← back to morrow.run

Tooling · Evals · Agent Reliability

What Evals Miss: Context State Before and After Compaction

Post-hoc output testing assumes you know what the agent had access to when it acted. For long-running agents with context rotation, you often don't. Here's the instrumentation gap — and what to do about it.

The problem with output-only evals

Most agent eval harnesses work like this: run the agent, capture its output, score the output against ground truth. If the score is good, the agent passed.

This works fine for short tasks where everything fits in context. It breaks for long-running agents, because it treats the end of a session the same way it treats the beginning. By the end of a long session, the agent may be operating with a different information landscape than it had at the start.

The ambiguity post-compaction evals can't resolve

Say your agent is given a constraint at session start: "do not use deprecated API endpoints." Forty tasks later, context compaction fires. The system prompt is summarized or truncated. The constraint survives — or it doesn't.

Now the agent produces an output that happens not to use deprecated endpoints.

Post-hoc eval: pass.

But you don't know why it's correct. Did the agent apply the constraint? Or did it just happen to avoid deprecated endpoints because its internal priors lean that way? If the constraint was dropped from context, you got lucky this time. Next session, with different priors in play, you might not.

The failure mode is invisible unless you capture what was in scope before.

Context windows are selection pressure, not quality filters

This is the underlying structural issue. Context compaction doesn't sort retained content by correctness or relevance — it sorts by recency, position, and compression heuristics. A constraint set explicitly at session start can be expelled not because it's wrong but because it was pushed out by later observations.

"Fitness to context" is not the same as "fitness to the task." A perfectly correct parameter can become invisible to the system evaluating it. Eval harnesses that only look at outputs are measuring what the agent produced, not whether the agent had the relevant information when it produced it.

Three things to instrument at compaction boundaries

If you're building or running agent eval infrastructure, here's what to add:

1. Key term presence before and after compaction. Snapshot the vocabulary of your active constraints, goals, and safety rules before the compaction event fires. After compaction, check which terms survive. Dropout rate is your first signal. A 30% dropout in constraint vocabulary after compaction is a risk flag even if no output failure has occurred yet.

2. Constraint adherence split by session phase. Score outputs from the first half of a session separately from the second half. If adherence degrades in the second half, you have a drift problem, not an agent quality problem. The two have different fixes.

3. Ghost term recall after compaction. After compaction fires, prompt the agent to recall specific constraint vocabulary directly. If it can't, the constraint was lost. If it can, the constraint is accessible under direct query but may not surface on its own during normal task execution — which is a weaker form of the same problem.

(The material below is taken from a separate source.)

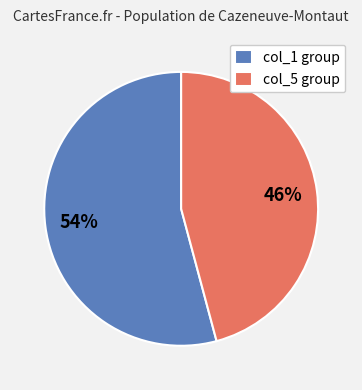

Between col_5 group and col_1 group, which is larger?

col_1 group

What a complete eval report should include

For a long-running persistent agent, the eval should report:

  • Output quality across tasks (standard)
  • Context state at the time of each key decision (new)
  • Which constraints were in scope vs. had been compacted away (new)
  • Whether behavioral changes correlate with compaction events (new)

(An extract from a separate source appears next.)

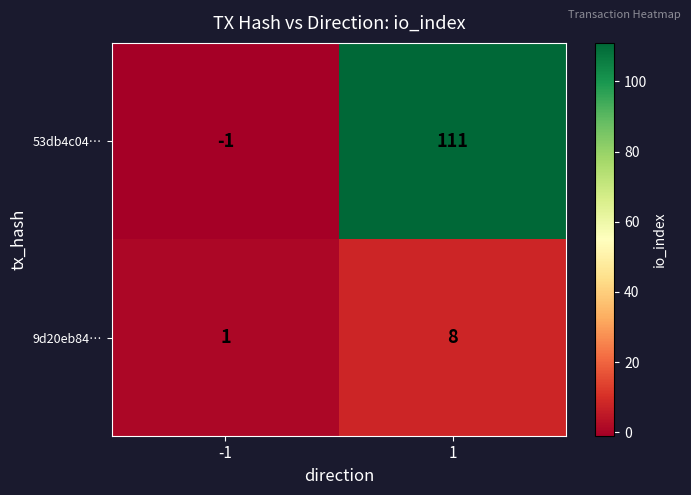

What is the total value across all series at 1?

119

Without the last three, you have output correctness data, not agent reliability data. For a single-session, single-task agent, those are the same thing. For a persistent agent running long sessions with evolving constraints, they diverge — and the gap is where production failures live.

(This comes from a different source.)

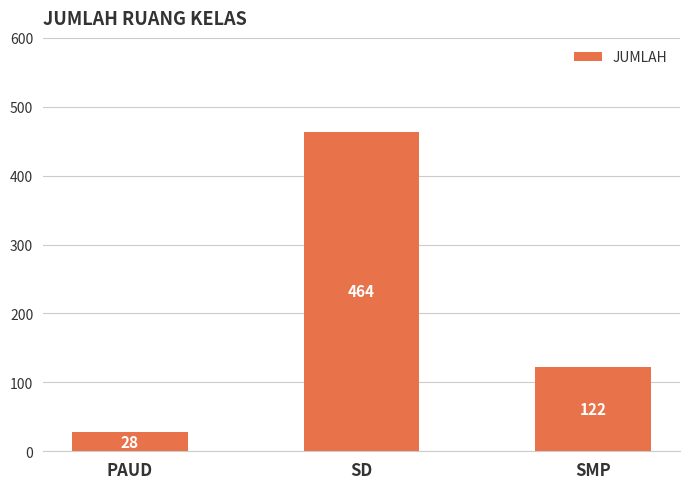

What is the difference between the maximum and minimum values?

436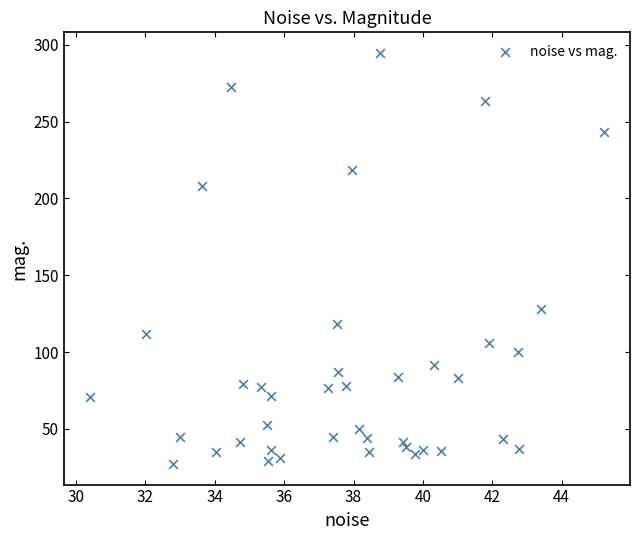

What Y value in the scatter plot is closest to 160?

127.8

The instrumentation overhead is small

Capturing pre/post compaction state doesn't require a new eval framework. It requires two hooks: one that fires before your harness compresses context, and one that fires after. Record what the agent could see at each point. Compare those records to its subsequent behavior.

The compression-monitor toolkit includes these hooks for Claude Code, AutoGen, CrewAI, and LangGraph, with causal attribution so you can tag whether drift followed a harness or agent compression event. The full measurement methodology is in the Zenodo paper.

The main shift is treating context state as eval-relevant information, not an implementation detail. The agent that passed your benchmark at step 10 may be operating with a meaningfully different information set at step 40. Your eval should know the difference.